At the root of these letters is a massive problem within the City of Portland that the City itself is responsible for making. Campaigns like the one my condominium association is mounting regularly work in Portland. If a neighborhood is up in arms, the City of Portland throws its hands in the air and promises to find a better way. Now, every time anything controversial is proposed near any place where people are living, the City runs into this kind of resistance. This is the natural consequence of kowtowing to NIMBYism.
Both letters suggest shipping the homeless out of the neighborhood and over to Wapato as a solution. It’s all well and good to talk about helping the homeless, to pay higher taxes to help the homeless, to even spend your thanksgivings spooning soup to the homeless down at the shelter, but the minute the homeless disrupt your life, cost you money or otherwise offend you, well… We should immediately house them in a place where they are isolated from society, out of sight and out of mind. I bet the homeless would rather we just honestly told them we are disgusted by their presence and want them to go away. At least that would be genuine.
As for my fellow unit owners and the McCormick Pier Condominium Board: Your hypocrisy knows no bounds. In a county where better than 70% of the voters identify as progressives (including myself) it’s funny how quickly you all recoil in terror when the very policies championed by a progressive platform (compassion, equality, civil liberties etc.) result in a perceived negative impact on you or your home value. What makes McCormick Pier, the Pearl District, East Moreland or any other trendy neighborhood in Portland better than the other neighborhoods in Portland or the Region? Who do you think you are?
We have a housing and homeless crisis in our region. Playing “shuffle the homeless” between neighborhoods is not action, its not progressive and its certainly not going to solve the problem.
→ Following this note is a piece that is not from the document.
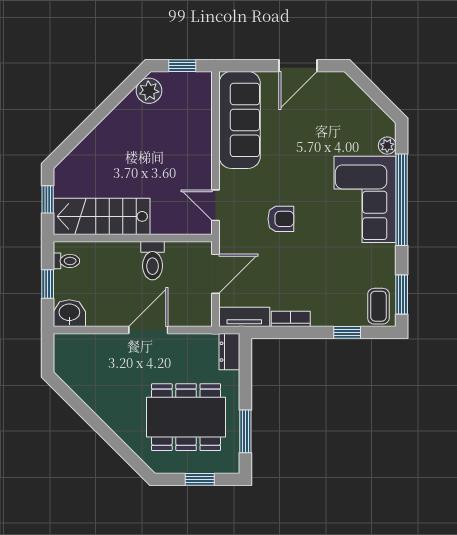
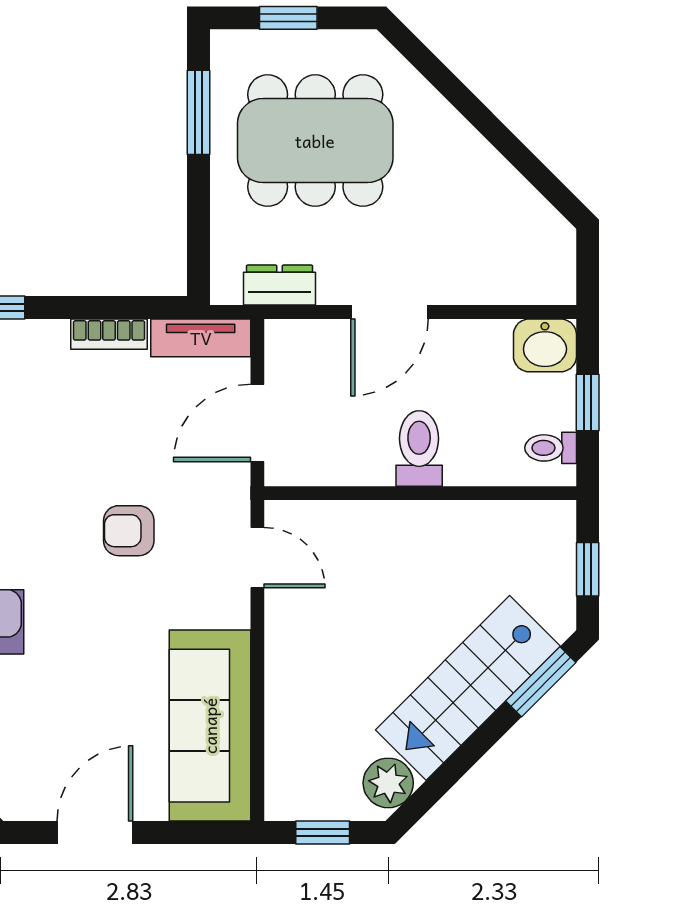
window: (71, 142) -> (541, 682), added
stairs: (102, 216) -> (468, 688), moved, turned 135
toilet: (153, 261) -> (419, 448), moved
dresser: (229, 352) -> (279, 285), moved, turned -90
I bought my unit knowing there was a growing homeless problem and that it may impact my total value. I also am smart enough to know that all real estate is inherently risky and that the value may increase or decrease depending on dozens of factors. If you can’t live with that then don’t purchase a home; rent and abdicate that responsibility to someone willing to assume the risk. Due diligence and ongoing evaluation of your home and the investment you made in it is your responsibility, not the City of Portland’s.
Instead of signing my name to a canned letter that perpetuates the ongoing plague of NIMBYism in Portland, I am submitting the following letter to each elected official on the list. I hope it’s used in defense of placing the homeless shelter right where the plan calls for and I hope each person living in McCormick Pier sincerely considers their own supposed values before sending one of these letters to the City. UGH….PORTLAND.